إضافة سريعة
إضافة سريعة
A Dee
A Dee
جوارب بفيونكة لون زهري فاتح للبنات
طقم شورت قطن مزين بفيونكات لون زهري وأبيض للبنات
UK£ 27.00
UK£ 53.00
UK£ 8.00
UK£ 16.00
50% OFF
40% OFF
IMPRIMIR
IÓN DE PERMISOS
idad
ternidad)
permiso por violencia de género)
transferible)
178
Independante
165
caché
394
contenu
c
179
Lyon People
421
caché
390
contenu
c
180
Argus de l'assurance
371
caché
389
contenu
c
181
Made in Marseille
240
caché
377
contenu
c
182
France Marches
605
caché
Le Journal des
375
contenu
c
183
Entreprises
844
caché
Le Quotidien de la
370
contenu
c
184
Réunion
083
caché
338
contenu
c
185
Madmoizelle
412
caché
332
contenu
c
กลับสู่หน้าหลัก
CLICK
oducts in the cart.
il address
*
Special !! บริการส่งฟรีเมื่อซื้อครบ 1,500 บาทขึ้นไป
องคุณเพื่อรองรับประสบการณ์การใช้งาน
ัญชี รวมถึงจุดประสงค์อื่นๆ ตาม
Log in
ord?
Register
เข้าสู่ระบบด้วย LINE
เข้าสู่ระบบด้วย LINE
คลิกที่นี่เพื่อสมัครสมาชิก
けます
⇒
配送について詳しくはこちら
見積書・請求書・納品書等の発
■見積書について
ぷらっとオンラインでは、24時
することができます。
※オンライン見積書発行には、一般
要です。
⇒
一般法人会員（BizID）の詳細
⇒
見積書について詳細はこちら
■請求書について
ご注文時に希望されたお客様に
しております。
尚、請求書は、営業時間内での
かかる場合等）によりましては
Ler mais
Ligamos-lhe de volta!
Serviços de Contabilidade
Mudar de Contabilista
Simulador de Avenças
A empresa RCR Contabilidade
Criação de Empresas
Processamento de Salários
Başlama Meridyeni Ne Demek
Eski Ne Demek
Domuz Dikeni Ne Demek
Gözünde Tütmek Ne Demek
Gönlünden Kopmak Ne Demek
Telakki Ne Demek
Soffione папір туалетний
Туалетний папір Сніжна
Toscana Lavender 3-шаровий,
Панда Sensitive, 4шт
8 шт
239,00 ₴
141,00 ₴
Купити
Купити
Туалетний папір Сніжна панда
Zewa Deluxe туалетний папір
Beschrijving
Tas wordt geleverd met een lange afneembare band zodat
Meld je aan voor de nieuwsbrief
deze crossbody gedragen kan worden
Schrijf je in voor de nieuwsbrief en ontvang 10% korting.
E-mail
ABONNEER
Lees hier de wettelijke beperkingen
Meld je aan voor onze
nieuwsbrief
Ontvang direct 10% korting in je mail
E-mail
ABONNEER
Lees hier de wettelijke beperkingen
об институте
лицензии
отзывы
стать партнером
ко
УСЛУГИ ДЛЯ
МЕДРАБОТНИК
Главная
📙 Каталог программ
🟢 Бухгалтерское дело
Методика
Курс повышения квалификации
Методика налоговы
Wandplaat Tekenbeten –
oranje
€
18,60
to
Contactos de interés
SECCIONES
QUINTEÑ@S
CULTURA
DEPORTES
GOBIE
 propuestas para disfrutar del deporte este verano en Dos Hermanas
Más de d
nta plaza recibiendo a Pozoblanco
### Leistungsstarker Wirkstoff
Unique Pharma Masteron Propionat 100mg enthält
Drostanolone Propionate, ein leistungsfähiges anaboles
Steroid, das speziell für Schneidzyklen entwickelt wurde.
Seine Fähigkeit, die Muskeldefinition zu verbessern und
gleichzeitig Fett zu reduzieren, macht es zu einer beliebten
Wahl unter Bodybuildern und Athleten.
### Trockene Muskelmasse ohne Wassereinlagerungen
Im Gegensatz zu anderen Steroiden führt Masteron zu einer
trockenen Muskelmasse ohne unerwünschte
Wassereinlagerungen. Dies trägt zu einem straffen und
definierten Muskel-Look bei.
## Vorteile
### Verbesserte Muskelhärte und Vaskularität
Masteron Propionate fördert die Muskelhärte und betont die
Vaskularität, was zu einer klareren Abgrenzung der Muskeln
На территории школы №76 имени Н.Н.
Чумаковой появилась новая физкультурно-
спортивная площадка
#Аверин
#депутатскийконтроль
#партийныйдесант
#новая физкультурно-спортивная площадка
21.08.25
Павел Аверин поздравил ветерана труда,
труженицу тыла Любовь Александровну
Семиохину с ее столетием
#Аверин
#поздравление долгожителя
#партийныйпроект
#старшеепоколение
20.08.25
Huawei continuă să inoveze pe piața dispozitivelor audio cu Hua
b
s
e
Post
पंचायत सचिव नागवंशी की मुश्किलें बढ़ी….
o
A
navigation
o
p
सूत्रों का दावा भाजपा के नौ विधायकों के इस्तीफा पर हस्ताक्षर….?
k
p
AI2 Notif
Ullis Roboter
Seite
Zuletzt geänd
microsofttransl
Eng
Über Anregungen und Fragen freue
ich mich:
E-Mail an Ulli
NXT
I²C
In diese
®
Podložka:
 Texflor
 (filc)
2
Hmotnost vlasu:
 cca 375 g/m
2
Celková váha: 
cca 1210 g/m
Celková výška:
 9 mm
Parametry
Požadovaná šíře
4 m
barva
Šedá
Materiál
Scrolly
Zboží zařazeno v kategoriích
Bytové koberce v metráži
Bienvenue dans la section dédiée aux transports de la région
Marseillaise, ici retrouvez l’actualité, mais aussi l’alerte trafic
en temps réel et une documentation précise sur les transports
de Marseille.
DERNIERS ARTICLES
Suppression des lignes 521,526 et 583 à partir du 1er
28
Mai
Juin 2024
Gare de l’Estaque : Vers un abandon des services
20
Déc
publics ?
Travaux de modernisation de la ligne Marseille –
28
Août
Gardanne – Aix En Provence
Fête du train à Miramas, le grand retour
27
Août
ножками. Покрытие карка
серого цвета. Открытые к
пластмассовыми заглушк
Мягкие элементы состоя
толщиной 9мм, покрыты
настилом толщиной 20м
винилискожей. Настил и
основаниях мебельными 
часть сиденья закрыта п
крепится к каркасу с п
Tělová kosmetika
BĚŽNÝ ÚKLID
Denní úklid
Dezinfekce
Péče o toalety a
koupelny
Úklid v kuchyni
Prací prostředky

★ ★ ★ ★ ★

● **WHAT YOU HAVE TO DO**
Beginning with the opening line above, retype the records exactly through the line with "かかる場合等）によりましては", both ends included.

● **RESPONSE**
إضافة سريعة
إضافة سريعة
A Dee
A Dee
جوارب بفيونكة لون زهري فاتح للبنات
طقم شورت قطن مزين بفيونكات لون زهري وأبيض للبنات
UK£ 27.00
UK£ 53.00
UK£ 8.00
UK£ 16.00
50% OFF
40% OFF
IMPRIMIR
IÓN DE PERMISOS
idad
ternidad)
permiso por violencia de género)
transferible)
178
Independante
165
caché
394
contenu
c
179
Lyon People
421
caché
390
contenu
c
180
Argus de l'assurance
371
caché
389
contenu
c
181
Made in Marseille
240
caché
377
contenu
c
182
France Marches
605
caché
Le Journal des
375
contenu
c
183
Entreprises
844
caché
Le Quotidien de la
370
contenu
c
184
Réunion
083
caché
338
contenu
c
185
Madmoizelle
412
caché
332
contenu
c
กลับสู่หน้าหลัก
CLICK
oducts in the cart.
il address
*
Special !! บริการส่งฟรีเมื่อซื้อครบ 1,500 บาทขึ้นไป
องคุณเพื่อรองรับประสบการณ์การใช้งาน
ัญชี รวมถึงจุดประสงค์อื่นๆ ตาม
Log in
ord?
Register
เข้าสู่ระบบด้วย LINE
เข้าสู่ระบบด้วย LINE
คลิกที่นี่เพื่อสมัครสมาชิก
けます
⇒
配送について詳しくはこちら
見積書・請求書・納品書等の発
■見積書について
ぷらっとオンラインでは、24時
することができます。
※オンライン見積書発行には、一般
要です。
⇒
一般法人会員（BizID）の詳細
⇒
見積書について詳細はこちら
■請求書について
ご注文時に希望されたお客様に
しております。
尚、請求書は、営業時間内での
かかる場合等）によりましては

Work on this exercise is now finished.